### TASK TO CARRY OUT
Rename "collectors" to "gathered by" throughout the material below, and write out every line again with nothing else changed.

"""

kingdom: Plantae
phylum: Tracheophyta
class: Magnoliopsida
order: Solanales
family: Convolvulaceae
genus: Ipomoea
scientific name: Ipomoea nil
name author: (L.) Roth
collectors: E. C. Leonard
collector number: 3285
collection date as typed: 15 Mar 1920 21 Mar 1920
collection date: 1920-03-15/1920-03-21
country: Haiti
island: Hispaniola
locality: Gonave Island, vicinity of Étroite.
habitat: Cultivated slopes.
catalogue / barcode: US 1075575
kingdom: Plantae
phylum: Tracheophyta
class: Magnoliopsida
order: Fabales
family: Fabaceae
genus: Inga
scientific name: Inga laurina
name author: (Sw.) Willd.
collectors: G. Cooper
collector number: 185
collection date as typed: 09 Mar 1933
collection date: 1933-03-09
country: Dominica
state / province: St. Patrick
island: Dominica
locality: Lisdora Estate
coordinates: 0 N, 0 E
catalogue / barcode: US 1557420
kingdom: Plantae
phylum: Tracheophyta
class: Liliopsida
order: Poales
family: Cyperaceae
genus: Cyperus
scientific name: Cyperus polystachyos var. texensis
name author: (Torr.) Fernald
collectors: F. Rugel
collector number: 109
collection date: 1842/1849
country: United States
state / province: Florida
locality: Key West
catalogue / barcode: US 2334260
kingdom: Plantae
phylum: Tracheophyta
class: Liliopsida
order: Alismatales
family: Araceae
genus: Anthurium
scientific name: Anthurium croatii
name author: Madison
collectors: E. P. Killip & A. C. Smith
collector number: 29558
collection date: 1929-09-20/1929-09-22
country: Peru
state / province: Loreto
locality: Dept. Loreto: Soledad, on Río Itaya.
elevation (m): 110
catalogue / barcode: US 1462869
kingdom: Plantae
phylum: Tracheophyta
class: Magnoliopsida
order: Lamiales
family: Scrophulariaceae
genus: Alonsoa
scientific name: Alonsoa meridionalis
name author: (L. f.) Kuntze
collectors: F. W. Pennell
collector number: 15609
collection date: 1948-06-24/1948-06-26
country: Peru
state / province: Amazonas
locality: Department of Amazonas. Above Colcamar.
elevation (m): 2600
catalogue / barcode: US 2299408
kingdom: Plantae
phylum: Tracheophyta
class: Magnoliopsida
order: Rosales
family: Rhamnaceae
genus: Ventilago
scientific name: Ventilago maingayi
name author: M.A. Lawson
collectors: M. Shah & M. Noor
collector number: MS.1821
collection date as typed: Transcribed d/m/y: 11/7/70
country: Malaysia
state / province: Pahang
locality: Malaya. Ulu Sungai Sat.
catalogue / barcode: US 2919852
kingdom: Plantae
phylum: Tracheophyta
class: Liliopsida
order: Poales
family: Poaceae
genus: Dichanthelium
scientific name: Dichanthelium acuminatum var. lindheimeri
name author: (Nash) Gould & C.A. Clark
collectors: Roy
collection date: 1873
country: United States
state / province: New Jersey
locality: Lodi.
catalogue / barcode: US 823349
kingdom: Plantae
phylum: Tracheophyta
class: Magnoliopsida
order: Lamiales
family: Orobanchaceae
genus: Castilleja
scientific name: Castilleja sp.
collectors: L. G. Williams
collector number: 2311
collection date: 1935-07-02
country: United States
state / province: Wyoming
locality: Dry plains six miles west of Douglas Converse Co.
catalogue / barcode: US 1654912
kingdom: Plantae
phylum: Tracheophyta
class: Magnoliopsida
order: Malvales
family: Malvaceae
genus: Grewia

"""

### THE OUTPUT
kingdom: Plantae
phylum: Tracheophyta
class: Magnoliopsida
order: Solanales
family: Convolvulaceae
genus: Ipomoea
scientific name: Ipomoea nil
name author: (L.) Roth
gathered by: E. C. Leonard
collector number: 3285
collection date as typed: 15 Mar 1920 21 Mar 1920
collection date: 1920-03-15/1920-03-21
country: Haiti
island: Hispaniola
locality: Gonave Island, vicinity of Étroite.
habitat: Cultivated slopes.
catalogue / barcode: US 1075575
kingdom: Plantae
phylum: Tracheophyta
class: Magnoliopsida
order: Fabales
family: Fabaceae
genus: Inga
scientific name: Inga laurina
name author: (Sw.) Willd.
gathered by: G. Cooper
collector number: 185
collection date as typed: 09 Mar 1933
collection date: 1933-03-09
country: Dominica
state / province: St. Patrick
island: Dominica
locality: Lisdora Estate
coordinates: 0 N, 0 E
catalogue / barcode: US 1557420
kingdom: Plantae
phylum: Tracheophyta
class: Liliopsida
order: Poales
family: Cyperaceae
genus: Cyperus
scientific name: Cyperus polystachyos var. texensis
name author: (Torr.) Fernald
gathered by: F. Rugel
collector number: 109
collection date: 1842/1849
country: United States
state / province: Florida
locality: Key West
catalogue / barcode: US 2334260
kingdom: Plantae
phylum: Tracheophyta
class: Liliopsida
order: Alismatales
family: Araceae
genus: Anthurium
scientific name: Anthurium croatii
name author: Madison
gathered by: E. P. Killip & A. C. Smith
collector number: 29558
collection date: 1929-09-20/1929-09-22
country: Peru
state / province: Loreto
locality: Dept. Loreto: Soledad, on Río Itaya.
elevation (m): 110
catalogue / barcode: US 1462869
kingdom: Plantae
phylum: Tracheophyta
class: Magnoliopsida
order: Lamiales
family: Scrophulariaceae
genus: Alonsoa
scientific name: Alonsoa meridionalis
name author: (L. f.) Kuntze
gathered by: F. W. Pennell
collector number: 15609
collection date: 1948-06-24/1948-06-26
country: Peru
state / province: Amazonas
locality: Department of Amazonas. Above Colcamar.
elevation (m): 2600
catalogue / barcode: US 2299408
kingdom: Plantae
phylum: Tracheophyta
class: Magnoliopsida
order: Rosales
family: Rhamnaceae
genus: Ventilago
scientific name: Ventilago maingayi
name author: M.A. Lawson
gathered by: M. Shah & M. Noor
collector number: MS.1821
collection date as typed: Transcribed d/m/y: 11/7/70
country: Malaysia
state / province: Pahang
locality: Malaya. Ulu Sungai Sat.
catalogue / barcode: US 2919852
kingdom: Plantae
phylum: Tracheophyta
class: Liliopsida
order: Poales
family: Poaceae
genus: Dichanthelium
scientific name: Dichanthelium acuminatum var. lindheimeri
name author: (Nash) Gould & C.A. Clark
gathered by: Roy
collection date: 1873
country: United States
state / province: New Jersey
locality: Lodi.
catalogue / barcode: US 823349
kingdom: Plantae
phylum: Tracheophyta
class: Magnoliopsida
order: Lamiales
family: Orobanchaceae
genus: Castilleja
scientific name: Castilleja sp.
gathered by: L. G. Williams
collector number: 2311
collection date: 1935-07-02
country: United States
state / province: Wyoming
locality: Dry plains six miles west of Douglas Converse Co.
catalogue / barcode: US 1654912
kingdom: Plantae
phylum: Tracheophyta
class: Magnoliopsida
order: Malvales
family: Malvaceae
genus: Grewia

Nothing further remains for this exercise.